Regulatory compliance for embedded finance players in various regions is likewise a concern. Since policymakers move slower compared to drastic tech growth, regulators are challenged to level the playing field for non-bank companies to provide financial services. For instance, on April 25th 2022, the CFPB announced its intention to begin using a “dormant” authority to bring nonbank financial services companies into the supervisory fold after alleging the pose rosk to consumers.
Data privacy is another challenge when creating embedded finance ecosystems. The tech has to earn a customer’s trust, given the significant power of APIs to transfer high volumes of complex personal data. The goal is to put the user at the centre of control over their data usage. A study by IBM identified finance and insurance among the most targeted industries by cyber criminals. Further, Salt Security State of API Security Q3 2022 Report showed that malicious API attack traffic surged 117% and 95% of organizations experienced an API incident over the past 12 months.

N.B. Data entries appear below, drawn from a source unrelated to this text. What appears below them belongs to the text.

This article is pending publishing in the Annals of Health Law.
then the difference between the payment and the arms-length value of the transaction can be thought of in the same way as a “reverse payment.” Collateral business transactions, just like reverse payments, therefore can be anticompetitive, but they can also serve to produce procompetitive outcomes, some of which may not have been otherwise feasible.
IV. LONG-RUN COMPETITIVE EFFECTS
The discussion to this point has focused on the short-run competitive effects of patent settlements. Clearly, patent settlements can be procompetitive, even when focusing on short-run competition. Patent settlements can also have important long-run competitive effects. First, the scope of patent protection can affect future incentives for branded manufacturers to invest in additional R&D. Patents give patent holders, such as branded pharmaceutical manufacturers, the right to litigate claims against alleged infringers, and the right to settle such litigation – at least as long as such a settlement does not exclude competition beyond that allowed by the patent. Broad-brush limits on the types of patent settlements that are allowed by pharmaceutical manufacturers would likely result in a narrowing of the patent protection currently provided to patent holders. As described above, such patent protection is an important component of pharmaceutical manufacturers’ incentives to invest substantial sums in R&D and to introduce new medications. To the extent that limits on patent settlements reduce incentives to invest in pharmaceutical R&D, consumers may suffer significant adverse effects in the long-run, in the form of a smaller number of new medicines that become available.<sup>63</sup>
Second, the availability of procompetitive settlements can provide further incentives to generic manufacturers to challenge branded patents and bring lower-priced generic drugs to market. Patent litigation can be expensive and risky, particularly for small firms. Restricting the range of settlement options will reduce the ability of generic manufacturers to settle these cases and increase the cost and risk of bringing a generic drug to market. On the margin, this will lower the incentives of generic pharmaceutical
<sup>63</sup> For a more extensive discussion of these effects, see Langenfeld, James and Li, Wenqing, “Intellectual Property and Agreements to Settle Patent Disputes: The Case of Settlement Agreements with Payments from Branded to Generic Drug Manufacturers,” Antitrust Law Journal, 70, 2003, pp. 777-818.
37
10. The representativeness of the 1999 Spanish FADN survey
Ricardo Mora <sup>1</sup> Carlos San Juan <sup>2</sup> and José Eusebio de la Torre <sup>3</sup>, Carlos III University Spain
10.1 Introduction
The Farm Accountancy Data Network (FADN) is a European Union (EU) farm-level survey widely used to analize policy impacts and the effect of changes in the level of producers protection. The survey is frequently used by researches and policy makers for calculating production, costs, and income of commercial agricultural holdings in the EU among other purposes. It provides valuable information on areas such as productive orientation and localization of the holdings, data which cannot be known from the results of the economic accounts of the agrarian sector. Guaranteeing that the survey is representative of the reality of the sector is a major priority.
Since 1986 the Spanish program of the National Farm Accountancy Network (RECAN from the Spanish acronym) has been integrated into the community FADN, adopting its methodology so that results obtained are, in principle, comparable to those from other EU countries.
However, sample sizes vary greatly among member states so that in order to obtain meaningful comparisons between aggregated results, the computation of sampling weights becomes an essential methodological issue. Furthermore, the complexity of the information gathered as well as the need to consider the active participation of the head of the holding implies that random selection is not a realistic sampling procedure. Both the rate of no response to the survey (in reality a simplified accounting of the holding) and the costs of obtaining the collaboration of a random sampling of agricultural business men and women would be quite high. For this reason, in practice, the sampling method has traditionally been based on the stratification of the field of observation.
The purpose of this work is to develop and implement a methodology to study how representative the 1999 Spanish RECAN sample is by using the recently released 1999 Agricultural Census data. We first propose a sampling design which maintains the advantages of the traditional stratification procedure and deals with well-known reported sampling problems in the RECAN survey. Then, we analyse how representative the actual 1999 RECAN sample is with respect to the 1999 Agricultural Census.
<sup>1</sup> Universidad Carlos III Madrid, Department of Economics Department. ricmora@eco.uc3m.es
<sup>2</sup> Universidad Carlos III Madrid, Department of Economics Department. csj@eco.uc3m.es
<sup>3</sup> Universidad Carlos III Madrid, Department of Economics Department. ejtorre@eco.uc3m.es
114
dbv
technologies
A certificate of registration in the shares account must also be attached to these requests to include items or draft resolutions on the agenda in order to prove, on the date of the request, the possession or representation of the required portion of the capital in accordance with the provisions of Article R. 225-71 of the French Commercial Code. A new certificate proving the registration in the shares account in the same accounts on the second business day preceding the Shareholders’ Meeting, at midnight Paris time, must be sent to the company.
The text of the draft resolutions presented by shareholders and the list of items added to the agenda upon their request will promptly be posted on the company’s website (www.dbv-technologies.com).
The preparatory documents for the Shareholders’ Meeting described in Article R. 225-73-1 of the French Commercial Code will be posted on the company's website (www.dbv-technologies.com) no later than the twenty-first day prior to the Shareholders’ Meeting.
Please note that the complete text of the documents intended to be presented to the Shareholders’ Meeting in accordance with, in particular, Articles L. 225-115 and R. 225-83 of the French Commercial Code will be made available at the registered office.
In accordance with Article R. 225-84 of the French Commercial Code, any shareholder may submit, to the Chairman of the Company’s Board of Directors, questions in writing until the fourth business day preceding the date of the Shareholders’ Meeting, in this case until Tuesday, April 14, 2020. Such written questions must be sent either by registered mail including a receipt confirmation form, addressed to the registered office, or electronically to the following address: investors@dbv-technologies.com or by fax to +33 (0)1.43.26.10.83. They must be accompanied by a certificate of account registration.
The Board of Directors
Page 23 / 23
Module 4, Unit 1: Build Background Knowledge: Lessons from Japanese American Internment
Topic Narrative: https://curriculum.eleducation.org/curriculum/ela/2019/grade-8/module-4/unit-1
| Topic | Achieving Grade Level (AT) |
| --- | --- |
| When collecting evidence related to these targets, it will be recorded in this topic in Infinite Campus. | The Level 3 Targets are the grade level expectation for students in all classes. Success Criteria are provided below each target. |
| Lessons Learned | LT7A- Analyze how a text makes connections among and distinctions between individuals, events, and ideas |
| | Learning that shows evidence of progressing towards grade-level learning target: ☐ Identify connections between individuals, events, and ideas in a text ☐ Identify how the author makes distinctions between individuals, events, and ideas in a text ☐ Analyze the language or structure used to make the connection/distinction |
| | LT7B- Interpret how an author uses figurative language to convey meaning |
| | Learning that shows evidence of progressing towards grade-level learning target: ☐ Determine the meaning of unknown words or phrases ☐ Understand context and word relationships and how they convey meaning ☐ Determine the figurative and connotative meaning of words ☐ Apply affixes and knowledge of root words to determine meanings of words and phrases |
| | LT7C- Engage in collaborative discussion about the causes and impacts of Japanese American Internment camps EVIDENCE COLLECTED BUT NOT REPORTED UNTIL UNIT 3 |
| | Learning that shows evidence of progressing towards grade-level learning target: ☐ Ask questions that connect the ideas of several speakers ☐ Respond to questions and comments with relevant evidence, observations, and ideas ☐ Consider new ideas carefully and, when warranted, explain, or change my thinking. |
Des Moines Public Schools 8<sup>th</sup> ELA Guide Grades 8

Nonetheless, embedded finance is forecasted to be the next big thing. It was valued at $43 billion in 2021 and is expected to exceed $138 billion by 2026. Open banking and embedded finance have proven excellent tools for solving consumer pain points; thus, we can expect more B2B and B2C companies to adopt them. And access to licenses, product expertise, and infrastructure from partnering banks will stir up embedded finance innovations and growth.